For WP1.5 an extended synthesis on the enemy release hypothesis has been accepted by the journal Ecology Letters, one of the premier journals in ecology. This synthesis develops a new framework for the study of the enemy release hypothesis. A further manuscript based on old field data described in WP5.2 is undergoing revision.

WP2 uses time-series data from a globally replicated grassland experiment, the Nutrient Network or NutNet (nutnet.org) to disentangle impacts of invasion from impacts of other forms of global change. Good progress has been made towards WP2, with a conceptual framework prepared, hypotheses articulated, and preliminary results completed following a dedicated workshop and field sampling. Two draft manuscripts have been prepared. We have found that native species diversity is declining and alien plant abundance increasing. These trends are heightened in plots with added nitrogen, phosphorous and potassium compared with control plots.

WP3 uses observational global demographic and functional trait data to determine whether alien plants i) have higher “ecological fitness” than their native counterparts; and ii) have experienced an increase in fitness on movement to a new range or whether the observed fitness advantages are inherent. Substantive work has been undertaken on WP3, including preparation of a draft manuscript for journal submission. we have found that invasive alien species have higher demographic rates than native species.

WP4 is developing theoretical models of invasion impacts on plant diversity. The first set of models incorporate niche pre-emption and are being tested against data from Cedar Creek experiments. These models show that predictions are more robust when niche pre-emption is considered, and niche pre-emption can both help and hinder invasion depending on the situation.

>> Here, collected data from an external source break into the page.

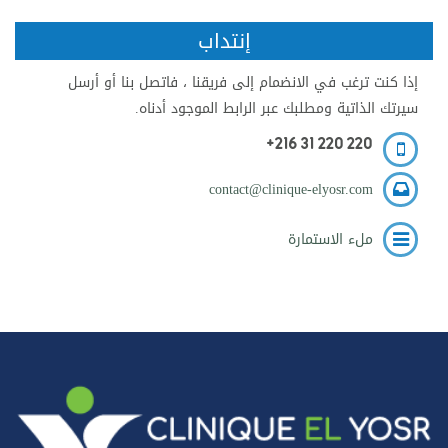
إنتداب
إذا كنت ترغب في الانضمام إلى فريقنا ، فاتصل بنا أو أرسل
سيرتك الذاتية ومطلبك عبر الرابط الموجود أدناه.
+216 31 220 220
contact@clinique-elyosr.com
ملء الاستمارة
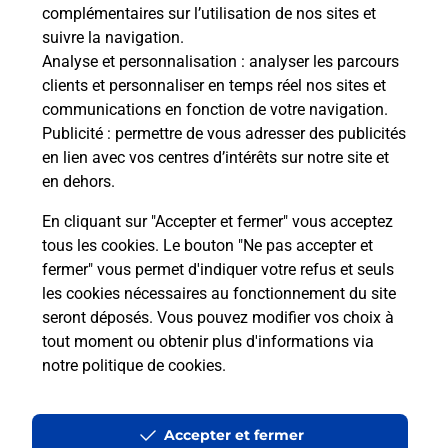
complémentaires sur l’utilisation de nos sites et
suivre la navigation.
Questions fréquemment posées
Analyse et personnalisation
: analyser les parcours
clients et personnaliser en temps réel nos sites et
communications en fonction de votre navigation.
Publicité
: permettre de vous adresser des publicités
Quel réseau utilise La Poste Mobile ?
en lien avec vos centres d’intérêts sur notre site et
en dehors.
Est-ce que je peux garder mon
numéro de mobile gratuitement ?
En cliquant sur "Accepter et fermer" vous acceptez
tous les cookies. Le bouton "Ne pas accepter et
fermer" vous permet d'indiquer votre refus et seuls
Est-ce que je peux bénéficier de la 5G
avec La Poste Mobile ?
les cookies nécessaires au fonctionnement du site
seront déposés. Vous pouvez modifier vos choix à
tout moment ou obtenir plus d'informations via
Est-ce que je peux utiliser mon forfait
notre politique de cookies
.
à l’étranger avec La Poste Mobile ?
Est-ce que je peux payer mon iPhone
Accepter et fermer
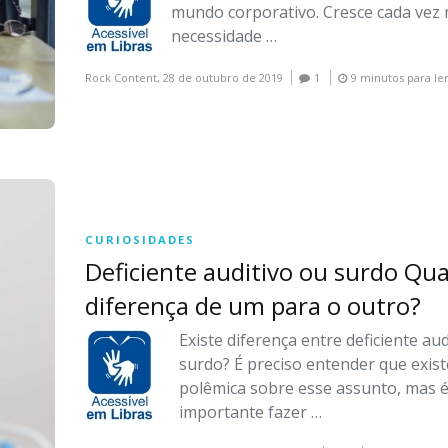
mundo corporativo. Cresce cada vez 
necessidade …
Rock Content,
28 de outubro de 2019
1
9 minutos para le
CURIOSIDADES
Deficiente auditivo ou surdo Qua
diferença de um para o outro?
Existe diferença entre deficiente aud
surdo? É preciso entender que exist
polêmica sobre esse assunto, mas 
importante fazer
…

For WP5, a mechanistic model has been developed that predicts the establishment and abundance of invading plant species in a site, and can be used to predict impacts on community diversity (WP5.1). The model has been parameterised using grassland data from Cedar Creek Ecosystem Science Reserve in the USA, and initially tested against two grassland experiments that have run for up to 28 years. This work demonstrates that we can accurately predict community dynamics and that multiple mechanisms are involved in species coexistence, including competition, dispersal and nice differentiation. Two manuscripts have been drafted and conference presentations given.
ALIENIMPACTS will mark a step-change from current state-of-the-art research in invasion science and global change biology by combining empirical and theoretical approaches to focus on the processes underlying diversity impacts of plant invasion. The tight integration of targeted field experiments, global observations, development of fundamental theory and mechanistic modelling in ALIENIMPACTS offers a unique, powerful and innovative way to quantify, characterise and predict the impacts of alien invasions on plant community diversity. ALIENIMPACTS will develop a modelling framework for predicting the impact of plant invasions on floristic diversity – applied to temperate grasslands in three continents, but adaptable to other systems. This predictive capacity – and associated identification of indicators of high risk high-impact invasions – will support biosecurity and natural resource management, guide conservation policies and practice, and inform trade, transport and production at local, regional and global scales. Extensions of ALIENIMPACTS would enable the efficacy of possible mitigation and management actions, and their trade-offs, to be evaluated.